Auch wenn das den Preisrahmen massiv sprengt würde ich zum Mitschreiben ein Convertable, etwa das ThinkPad X220 Tablet (mit Studentenrabatt ab ~1000€) empfehlen; damit kann man sehr elegant etwa mit MS One Note handschriftliche Notizen zu digitalen Skripten machen; das ist dann auch ein richtiges High-End Gerät: schnell, robust, mit langer Akkulaufzeit und der Option auf Dockingstation und Zweitakku

B2w was studierst du überhaupt? Gibt es da irgendwelche Spezialaufgaben, etwa CAD, Bildbearbeitung, mehr oder weniger aufwendige Simulationen oder Programmieren?

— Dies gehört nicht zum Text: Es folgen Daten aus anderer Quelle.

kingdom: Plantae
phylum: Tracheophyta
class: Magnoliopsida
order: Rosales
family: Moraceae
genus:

Wenn du unbedingt im Preisrahmen bleiben willst würde ich das X121e ThinkPad in der i3 Version empfehlen
Lenovo IBM ThinkPad X121e, Core i3-2357M 1.30GHz, 4096MB, 320GB, FreeDOS (NWN6RGE) | Geizhals.at Deutschland

Eine weitere Alternative könnte ein gebrauchtes ThinkPad Tablet aus einer älteren Generation, etwa das X200t oder das X61t sein, die gibt es zum Teil recht günstig

Eine gute Alternative zu den ThinkPads Tablets sind gegebenenfalls auch die HP EliteBook Tablets (aktuell das 2760p) oder das Dell Latitude XT3

Von billig Convertables ("Netvertables") bzw. Windows Tablets würde ich aber abraten: einerseits sind die Touchscreens dort nicht ganz das Wahre, andererseits sind ATOM und AMD-E bzw. -C zu langsam für die flüssige Handschrifterkennung, zumindest ein Core2 Duo sollte es schon sein


----------



## Docy (4. Oktober 2011)

*AW: Mini-Notebook oder Netbook fürs Studium?*

Ich studiere Fächer der geisteswissenschaftlichen und psychologisch-pädaogigschen Fakultät, d.h. ich habe keine Grafik-oder Programmieranwendungen. Stattdessen sehr textlastige und vernetzte Inhalte. Deswegen brauch ich ganz normales Schreibzeugs, um eben Querbezüge schnell zu markieren, aber auch ein Netbook zum shcnellen Mittippen.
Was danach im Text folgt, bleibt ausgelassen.